The division algorithm does work for non-fields too, $\displaystyle \mathbb{Z}[x]$ is an example.

5. another example is $\displaystyle \mathbb{Z}$ itself..

6. Suppose $\displaystyle f(x) \in \mathbb{Z}[x]$ has a root $\displaystyle \alpha \in \mathbb{Z}$. By the division algorithm, $\displaystyle f(x) = q(x)(x-\alpha)+r$ for some polynomial $\displaystyle q(x) \in \mathbb{Z}[x]$ and for some $\displaystyle r \in \mathbb{Z}$. Since $\displaystyle f(\alpha)=0$, we have $\displaystyle r=0$. So $\displaystyle f(x)=q(x)(x-\alpha)$ and so $\displaystyle x-\alpha$ is a linear factor of $\displaystyle f(x) \in \mathbb{Z}[x]$. Is this correct?

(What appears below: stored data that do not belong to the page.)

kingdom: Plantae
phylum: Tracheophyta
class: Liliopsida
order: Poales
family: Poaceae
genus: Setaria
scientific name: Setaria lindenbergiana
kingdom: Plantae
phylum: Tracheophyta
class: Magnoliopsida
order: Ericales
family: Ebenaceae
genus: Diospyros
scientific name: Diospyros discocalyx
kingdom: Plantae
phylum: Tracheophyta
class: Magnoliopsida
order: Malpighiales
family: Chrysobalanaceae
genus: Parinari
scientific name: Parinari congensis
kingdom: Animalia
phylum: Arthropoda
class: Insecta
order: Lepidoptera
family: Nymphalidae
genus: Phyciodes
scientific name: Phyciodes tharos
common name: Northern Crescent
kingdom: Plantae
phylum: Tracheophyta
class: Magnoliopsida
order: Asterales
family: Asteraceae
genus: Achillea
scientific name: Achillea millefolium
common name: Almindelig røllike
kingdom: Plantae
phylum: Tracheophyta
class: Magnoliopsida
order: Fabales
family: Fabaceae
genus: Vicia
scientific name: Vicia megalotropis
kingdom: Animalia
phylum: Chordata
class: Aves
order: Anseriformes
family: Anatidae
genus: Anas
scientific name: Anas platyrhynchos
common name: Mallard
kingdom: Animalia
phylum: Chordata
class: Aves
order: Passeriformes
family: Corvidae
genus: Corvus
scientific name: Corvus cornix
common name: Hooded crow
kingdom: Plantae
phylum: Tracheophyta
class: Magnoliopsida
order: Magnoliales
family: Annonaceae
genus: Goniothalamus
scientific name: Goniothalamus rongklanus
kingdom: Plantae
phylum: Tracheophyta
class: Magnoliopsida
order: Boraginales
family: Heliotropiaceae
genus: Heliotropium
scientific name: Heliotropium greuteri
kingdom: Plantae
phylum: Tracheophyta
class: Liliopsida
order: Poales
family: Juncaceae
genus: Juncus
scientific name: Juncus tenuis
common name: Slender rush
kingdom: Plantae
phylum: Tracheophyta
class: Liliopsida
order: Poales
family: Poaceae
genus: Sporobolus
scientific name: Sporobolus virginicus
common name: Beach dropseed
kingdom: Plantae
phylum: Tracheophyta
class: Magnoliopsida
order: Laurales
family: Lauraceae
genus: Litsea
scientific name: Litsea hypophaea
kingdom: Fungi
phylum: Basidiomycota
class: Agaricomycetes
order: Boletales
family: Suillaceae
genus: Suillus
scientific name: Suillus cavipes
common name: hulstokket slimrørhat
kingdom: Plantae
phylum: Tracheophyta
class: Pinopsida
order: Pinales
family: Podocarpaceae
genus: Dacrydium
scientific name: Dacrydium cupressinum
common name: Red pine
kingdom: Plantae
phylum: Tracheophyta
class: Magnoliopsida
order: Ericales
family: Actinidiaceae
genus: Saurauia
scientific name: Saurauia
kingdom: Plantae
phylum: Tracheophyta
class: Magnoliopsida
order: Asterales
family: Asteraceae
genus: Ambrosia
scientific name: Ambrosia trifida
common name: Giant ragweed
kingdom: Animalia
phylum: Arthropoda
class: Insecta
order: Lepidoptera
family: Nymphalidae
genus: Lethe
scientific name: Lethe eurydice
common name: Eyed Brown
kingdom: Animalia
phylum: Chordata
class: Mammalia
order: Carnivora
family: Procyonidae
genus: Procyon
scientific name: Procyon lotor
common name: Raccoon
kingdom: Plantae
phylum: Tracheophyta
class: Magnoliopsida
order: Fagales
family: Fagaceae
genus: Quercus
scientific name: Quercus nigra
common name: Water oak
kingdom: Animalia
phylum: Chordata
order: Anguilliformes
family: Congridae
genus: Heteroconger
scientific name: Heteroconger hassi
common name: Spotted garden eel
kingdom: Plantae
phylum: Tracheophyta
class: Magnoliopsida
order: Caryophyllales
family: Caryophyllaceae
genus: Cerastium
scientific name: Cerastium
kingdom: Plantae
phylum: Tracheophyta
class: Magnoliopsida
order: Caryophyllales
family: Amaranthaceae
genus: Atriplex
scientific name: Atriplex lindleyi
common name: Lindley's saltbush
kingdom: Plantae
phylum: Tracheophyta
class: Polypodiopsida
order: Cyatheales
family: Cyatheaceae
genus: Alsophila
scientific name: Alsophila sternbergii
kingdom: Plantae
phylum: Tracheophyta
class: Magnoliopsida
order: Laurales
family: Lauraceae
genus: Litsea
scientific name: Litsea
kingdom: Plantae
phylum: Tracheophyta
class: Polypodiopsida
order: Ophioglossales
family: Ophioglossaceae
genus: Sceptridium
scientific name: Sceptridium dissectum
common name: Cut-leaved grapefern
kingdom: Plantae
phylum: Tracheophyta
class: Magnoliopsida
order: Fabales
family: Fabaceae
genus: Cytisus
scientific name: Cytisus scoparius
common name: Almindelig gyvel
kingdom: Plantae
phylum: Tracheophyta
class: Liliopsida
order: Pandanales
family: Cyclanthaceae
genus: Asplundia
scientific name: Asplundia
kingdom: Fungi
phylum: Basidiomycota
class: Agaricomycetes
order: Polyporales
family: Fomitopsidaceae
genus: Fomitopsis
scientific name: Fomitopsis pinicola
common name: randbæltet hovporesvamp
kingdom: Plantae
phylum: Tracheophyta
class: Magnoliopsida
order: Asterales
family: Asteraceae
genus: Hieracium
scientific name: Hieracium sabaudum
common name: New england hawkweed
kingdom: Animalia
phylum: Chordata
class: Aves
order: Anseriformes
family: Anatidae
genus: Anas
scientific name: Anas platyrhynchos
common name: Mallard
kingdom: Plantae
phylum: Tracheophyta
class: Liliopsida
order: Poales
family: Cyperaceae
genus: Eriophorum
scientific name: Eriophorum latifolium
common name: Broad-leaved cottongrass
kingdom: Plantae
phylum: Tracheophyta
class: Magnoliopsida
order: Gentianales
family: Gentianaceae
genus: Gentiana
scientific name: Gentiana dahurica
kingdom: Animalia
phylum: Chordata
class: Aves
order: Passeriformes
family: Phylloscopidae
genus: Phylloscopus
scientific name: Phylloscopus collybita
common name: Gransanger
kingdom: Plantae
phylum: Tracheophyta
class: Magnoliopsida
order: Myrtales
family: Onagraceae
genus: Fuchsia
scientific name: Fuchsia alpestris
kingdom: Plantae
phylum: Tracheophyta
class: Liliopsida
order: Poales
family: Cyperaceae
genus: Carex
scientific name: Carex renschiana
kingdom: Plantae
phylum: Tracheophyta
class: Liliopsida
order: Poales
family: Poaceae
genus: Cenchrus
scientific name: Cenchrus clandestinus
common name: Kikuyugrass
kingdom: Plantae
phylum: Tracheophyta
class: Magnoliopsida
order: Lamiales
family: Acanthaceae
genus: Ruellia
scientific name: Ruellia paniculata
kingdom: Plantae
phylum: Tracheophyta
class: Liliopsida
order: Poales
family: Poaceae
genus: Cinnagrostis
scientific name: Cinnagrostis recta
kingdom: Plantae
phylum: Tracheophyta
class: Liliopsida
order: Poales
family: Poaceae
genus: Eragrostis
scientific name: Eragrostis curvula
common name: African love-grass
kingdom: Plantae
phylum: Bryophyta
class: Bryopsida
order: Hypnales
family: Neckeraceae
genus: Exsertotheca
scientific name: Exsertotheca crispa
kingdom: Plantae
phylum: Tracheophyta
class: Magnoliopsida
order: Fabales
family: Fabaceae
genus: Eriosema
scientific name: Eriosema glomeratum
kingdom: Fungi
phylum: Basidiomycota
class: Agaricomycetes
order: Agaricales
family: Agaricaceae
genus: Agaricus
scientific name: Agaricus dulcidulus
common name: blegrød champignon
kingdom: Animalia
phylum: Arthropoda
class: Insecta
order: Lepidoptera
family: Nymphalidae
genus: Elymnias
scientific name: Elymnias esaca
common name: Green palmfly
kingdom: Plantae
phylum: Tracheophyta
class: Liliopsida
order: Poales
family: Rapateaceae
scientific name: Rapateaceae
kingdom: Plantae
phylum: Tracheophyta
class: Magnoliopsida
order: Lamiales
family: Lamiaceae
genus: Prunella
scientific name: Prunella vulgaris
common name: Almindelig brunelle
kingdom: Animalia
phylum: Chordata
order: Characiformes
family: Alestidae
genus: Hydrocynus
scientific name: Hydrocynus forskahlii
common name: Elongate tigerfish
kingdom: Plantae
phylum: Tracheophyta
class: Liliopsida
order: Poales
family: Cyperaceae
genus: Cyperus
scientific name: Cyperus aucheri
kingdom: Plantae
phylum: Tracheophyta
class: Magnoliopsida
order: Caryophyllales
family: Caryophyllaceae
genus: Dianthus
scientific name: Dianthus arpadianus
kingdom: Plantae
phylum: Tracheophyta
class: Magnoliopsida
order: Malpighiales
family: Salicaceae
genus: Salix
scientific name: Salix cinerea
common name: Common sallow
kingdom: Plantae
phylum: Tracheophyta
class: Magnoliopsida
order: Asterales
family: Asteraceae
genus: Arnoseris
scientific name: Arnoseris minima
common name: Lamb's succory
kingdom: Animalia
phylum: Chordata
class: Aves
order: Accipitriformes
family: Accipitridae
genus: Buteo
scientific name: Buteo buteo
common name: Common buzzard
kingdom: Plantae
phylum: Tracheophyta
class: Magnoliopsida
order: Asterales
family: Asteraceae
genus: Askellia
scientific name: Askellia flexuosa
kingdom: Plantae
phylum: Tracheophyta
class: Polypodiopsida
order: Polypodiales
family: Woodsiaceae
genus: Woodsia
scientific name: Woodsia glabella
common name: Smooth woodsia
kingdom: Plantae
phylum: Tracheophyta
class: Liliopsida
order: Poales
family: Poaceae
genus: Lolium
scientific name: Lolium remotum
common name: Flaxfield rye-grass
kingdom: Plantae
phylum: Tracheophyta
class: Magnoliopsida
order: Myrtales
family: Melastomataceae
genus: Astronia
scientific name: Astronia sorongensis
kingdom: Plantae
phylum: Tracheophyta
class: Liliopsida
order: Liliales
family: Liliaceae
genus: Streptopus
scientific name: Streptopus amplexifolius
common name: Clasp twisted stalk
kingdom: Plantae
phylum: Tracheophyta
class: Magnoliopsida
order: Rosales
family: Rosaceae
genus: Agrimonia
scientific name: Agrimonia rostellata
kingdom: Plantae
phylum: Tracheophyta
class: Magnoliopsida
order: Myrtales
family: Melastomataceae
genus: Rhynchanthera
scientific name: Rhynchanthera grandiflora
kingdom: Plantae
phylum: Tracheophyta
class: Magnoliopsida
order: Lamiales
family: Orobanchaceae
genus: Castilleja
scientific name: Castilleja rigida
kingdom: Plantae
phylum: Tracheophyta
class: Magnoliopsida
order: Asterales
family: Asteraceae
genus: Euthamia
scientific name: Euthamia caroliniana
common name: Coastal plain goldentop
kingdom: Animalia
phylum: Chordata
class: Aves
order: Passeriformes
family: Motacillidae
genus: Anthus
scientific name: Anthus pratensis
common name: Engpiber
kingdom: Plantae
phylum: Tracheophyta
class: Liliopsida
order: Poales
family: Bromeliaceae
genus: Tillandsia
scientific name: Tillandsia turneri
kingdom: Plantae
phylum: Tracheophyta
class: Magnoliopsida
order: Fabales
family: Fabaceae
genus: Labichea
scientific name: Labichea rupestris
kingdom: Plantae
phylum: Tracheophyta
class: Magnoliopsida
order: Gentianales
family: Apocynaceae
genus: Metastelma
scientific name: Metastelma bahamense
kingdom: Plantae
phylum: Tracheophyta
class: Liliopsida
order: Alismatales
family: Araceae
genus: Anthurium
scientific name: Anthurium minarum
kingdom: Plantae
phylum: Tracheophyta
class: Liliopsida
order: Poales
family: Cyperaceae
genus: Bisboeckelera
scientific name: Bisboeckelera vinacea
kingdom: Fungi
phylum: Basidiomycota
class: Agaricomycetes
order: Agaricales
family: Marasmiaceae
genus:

Also, for the converse to be true, if $\displaystyle f(x) \in \mathbb{Z}[x]$ has a linear factor, then the linear factor must be a monic polynomial to guarantee that $\displaystyle f(x)$ has a root in $\displaystyle \mathbb{Z}$. Right? That's the only condition I can think of.

7. Originally Posted by dori1123

Also, for the converse to be true, if $\displaystyle f(x) \in \mathbb{Z}[x]$ has a linear factor, then the linear factor must be a monic polynomial to guarantee that $\displaystyle f(x)$ has a root in $\displaystyle \mathbb{Z}$. Right? That's the only condition I can think of.
If $\displaystyle f(x) = (x-a)g(x)$ then $\displaystyle f(a) = 0$, so $\displaystyle a$ is a zero.

8. Originally Posted by ThePerfectHacker
If $\displaystyle f(x) = (x-a)g(x)$ then $\displaystyle f(a) = 0$, so $\displaystyle a$ is a zero.
I understand that the converse is true if $\displaystyle f(a)=0$ but why is $\displaystyle a$ zero?

9. Originally Posted by dori1123
I understand that the converse is true if $\displaystyle f(a)=0$ but why is $\displaystyle a$ zero?
No, $\displaystyle a$ is not zero, $\displaystyle a$ is a zero of $\displaystyle f$. This means $\displaystyle f(a) = 0$.

10. Originally Posted by ThePerfectHacker
No, $\displaystyle a$ is not zero, $\displaystyle a$ is a zero of $\displaystyle f$. This means $\displaystyle f(a) = 0$.
Oh, you mean a root. Sorry, I got used to say roots.